Vet finds fellow animal lovers in Fall City

FALL CITY - Last Friday, the staff of the Snoqualmie Valley Animal Hospital in Fall City took a moment to sing "Happy Birthday" to a special member of the staff - Boone the dog.

FALL CITY – Last Friday, the staff of the Snoqualmie Valley Animal Hospital in Fall City took a moment to sing “Happy Birthday” to a special member of the staff – Boone the dog.

“We didn’t want this to be like other medical offices,” said Dr. Teri Weronko, DVM, who opened the animal hospital with her husband, office manager Eric Greene. “We wanted it to be more familial.”

Boone is part of the family at the hospital, which has steadily increased its patient list since opening in 2000. The couple said people in the Valley take extra care of their pets, something that influenced them to stop in Fall City after traveling all over the nation.

“I’m quite happy here,” Greene said.

Weronko had wanted to be a veterinarian since she was a child. At an early age while growing up in New York City, she witnessed a dog getting hit by a car. After that experience she dreamed of helping animals and ended up attending the University of Tennessee to earn her degree in veterinary medicine.

Just before going to Tennessee, however, she spent time in Alaska and met Greene while they were both working at a salmon hatchery. A kindred animal lover, Greene accompanied Weronko back to Tennessee where he finished up his degree in zoology. The couple moved to Atlanta, where Weronko worked in an emergency veterinary clinic. After more moving around, the couple moved to Corvallis, Ore., so Greene could get his graduate degree in wildlife biology at Oregon State University. Later, the couple moved to Snohomish County and Weronko again worked in emergency veterinary medicine. The two had often thought of opening up their own clinic, but had doubts of ever getting out on their own.

“We had all but given up on the idea [of opening our own clinic],” Weronko said. “Then we drove through Fall City.”

Fall City had exactly what the couple was looking for, a small community that took care of its pets. A veterinarian named Bob Hogan was just closing up his practice in Fall City, so Weronko and Greene met with him to see if the community was a good place to start a new business. Hogan said the community was great (he was retiring because he needed the rest) and encouraged the couple to move. Weronko and Greene found an old farm house just west of town and turned it into a clinic, a renovation they thought would take a matter of weeks but became a matter of years. Although the first customers came through a door that was literally a hole in the wall, the clinic officially opened in the spring of 2000 and has been growing ever since.

“It has been great,” Weronko said. “We get people from all over the Valley.”

Animal medicine is taken seriously in the Valley, a part of life here that attracted Weronko and Greene. After seeing a man in Tennessee take his dog home in the trunk of his car, Greene said it was refreshing to come to a community where pets are a part of the family. Pets are getting more and more care and people are willing to do more to keep them healthy. In some areas, the couple said, pet owners will put an animal to sleep before spending much money on it. Here, pets get similar procedures to human care. February is “Dental Health Month” at the hospital and the operating tables have been full of dogs and cats getting dental work done.

A fact of pet life, however, can be their untimely death.
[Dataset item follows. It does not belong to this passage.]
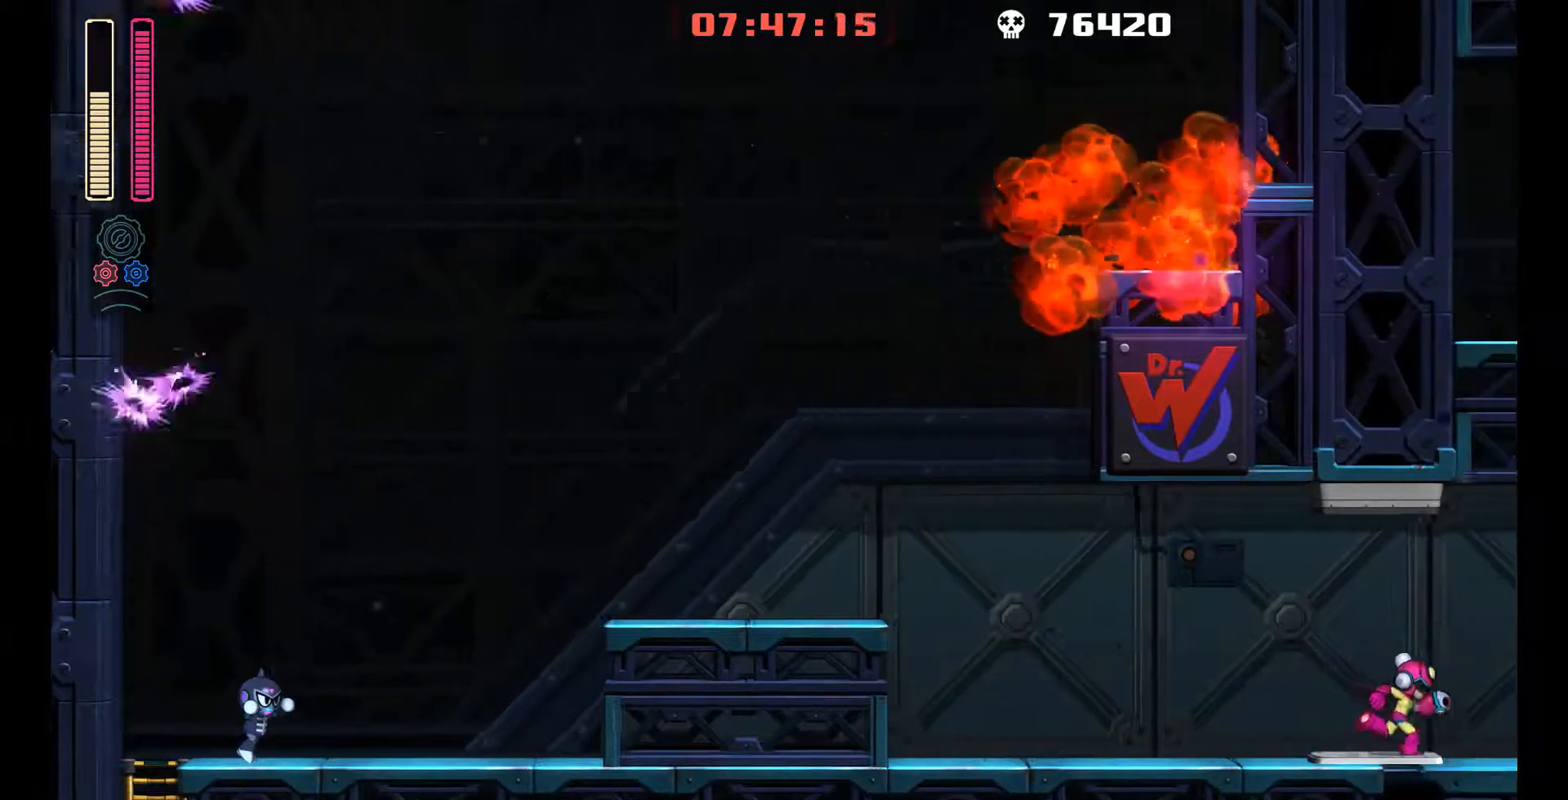
{"buttons": ["DPAD_RIGHT"], "left_stick": "center", "events": []}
The hospital deals with a lot of animal injuries that Weronko and Greene said could be avoided with some simple training or equipment. Invisible fences, long thought of as just for dogs, can keep cats close to home, as well. A microchip that can identify a pet can be inserted under the pet’s skin for around $40.

Dogs and cats are the most common kinds of patients at the hospital, but the hospital will treat others, such as goats. Weronko also volunteers at the Cougar Mountain Zoo in Issaquah, where she has helped treat everything from a cougar to a reindeer.

Weronko would like to get another doctor to help out eventually, but there is no rush to expand the business. The two want to get more involved in the community they have come to love. For two pet lovers, being surrounded by other pet lovers is the good life.

“Our life is pretty sweet,” Weronko said.